* EXTRAIT DU TEXTE
# Problème partage de connexion Mac - iPad



## TKinslayer (24 Juin 2012)

Bonjour,


    J'ai un petit souci et je requiert votre aide.

    J'ai un iPad 3 et un Mac Book Air. J'ai internet sur mon Mac Book Air et je souhaitais partager cette connexion avec mon iPad. J'ai suivi la procédure pour en faire un hotspot wifi, et pendant quelques temps, cela à parfaitement fonctionné. 
    Seulement depuis 2 jours... et bien pour faire simple l'iPad refuse de se connecter.

    J'ai toujours internet, le partage par wifi se lance correctement en me créant un réseau ou internet est partagé (avec la petite flêche vers le haut) auquel mon iPad se connecte bien dessus. Mais quand je lance une page Safari sur l'iPad, il refuse de se connecter. 


     J'ai Mac Os Lion 10.7.3 et la dernier ROM pour iOS.

     J'ai eu beau chercher, je suis même régulièrement tombé sur des fils de forum traitant de ce sujet mais uniquement pour des versions plus anciennes de Mac OS et d'iOS. De plus, tous les "problèmes" résolus l'était avec Windows.

     Merci de votre aide.


----------



## shawtwenty (6 Juillet 2012)

* CONSIGNES
**A.** Répondez aux questions suivantes d'après le fil de discussion sur le partage de connexion.
(i) Quel modèle d'iPad TKinslayer possède-t-il ?
(ii) Depuis combien de jours l'iPad refuse-t-il de se connecter ?
(iii) Quelle version de Mac OS est installée sur le Mac Book Air ?
**B.** Recopiez fidèlement le passage du fil de discussion sur le partage de connexion, depuis « J'ai un petit » jusqu'à « l'iPad refuse de se connecter. » inclus.
**C.** Poursuivez le fil de discussion sur le partage de connexion à partir de l'endroit où il s'arrête.
Les items sont indépendants du fil de discussion sur le partage de connexion.

* LES DONNÉES

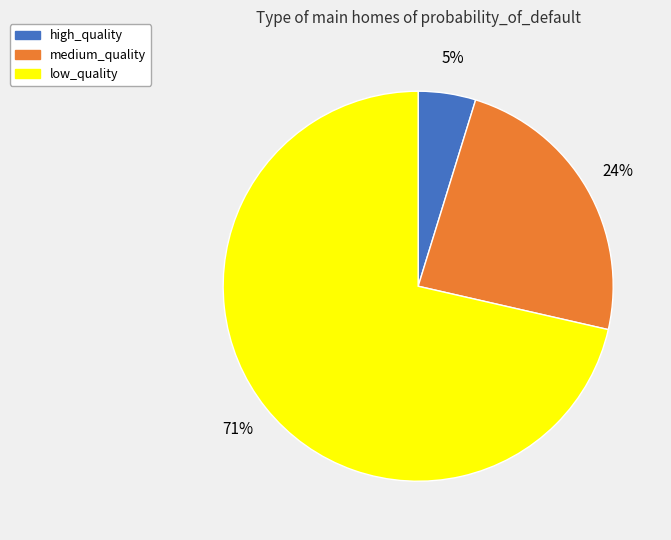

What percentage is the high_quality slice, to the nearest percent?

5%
* * *
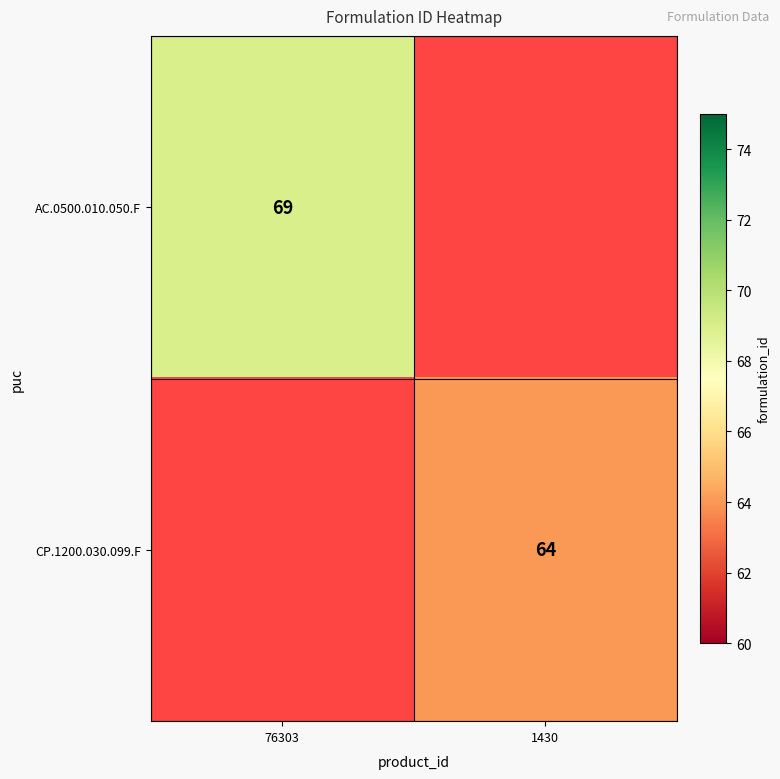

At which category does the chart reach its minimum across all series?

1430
---
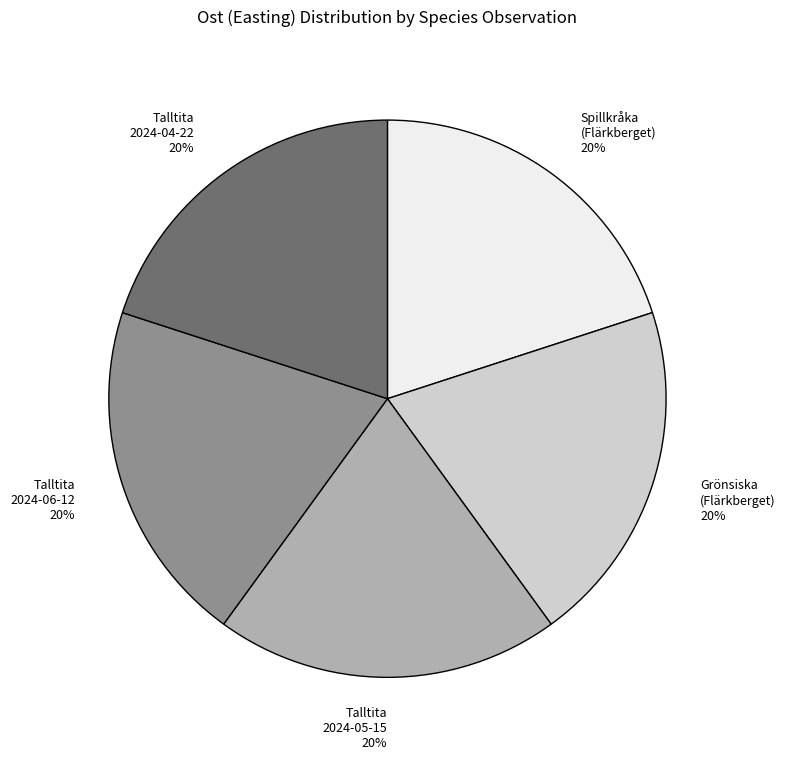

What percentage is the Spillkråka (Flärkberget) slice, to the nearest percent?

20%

* RÉSULTATS PAR TÂCHE
**A.**
(i) Un iPad 3.
(ii) Depuis 2 jours.
(iii) Mac Os Lion 10.7.3.

**B.**
J'ai un petit souci et je requiert votre aide.

    J'ai un iPad 3 et un Mac Book Air. J'ai internet sur mon Mac Book Air et je souhaitais partager cette connexion avec mon iPad. J'ai suivi la procédure pour en faire un hotspot wifi, et pendant quelques temps, cela à parfaitement fonctionné. 
    Seulement depuis 2 jours... et bien pour faire simple l'iPad refuse de se connecter.

**C.**
Bonjour, 

J'ai rencontré le même problème à deux reprises. J'ai d'abord essayé de partager ma connexion depuis une clé 3G via Wi-Fi avec mon MacBook Pro (Mid-2009, 10.7.2) et maintenant avec une connexion Ethernet, mais rien n'y fait. 
Je tiens à préciser qu'avec le MacBook Air de ma copine, le partage à partir de la clé 3G fonctionnait parfaitement. 

Je reçois les mails sur mon iPhone et les notifications push des applications tierces, mais impossible de me connecter à partir de ces dernières (facebook, twitter, foursquare, etc.), ni d'utiliser safari. 

FileVault ainsi que mon firewall sont tous deux OFF.. Je n'arrive pas à identifier d'où vient le problème. 

Quelqu'un a-t-il trouvé une solution ? 

D'avance, merci.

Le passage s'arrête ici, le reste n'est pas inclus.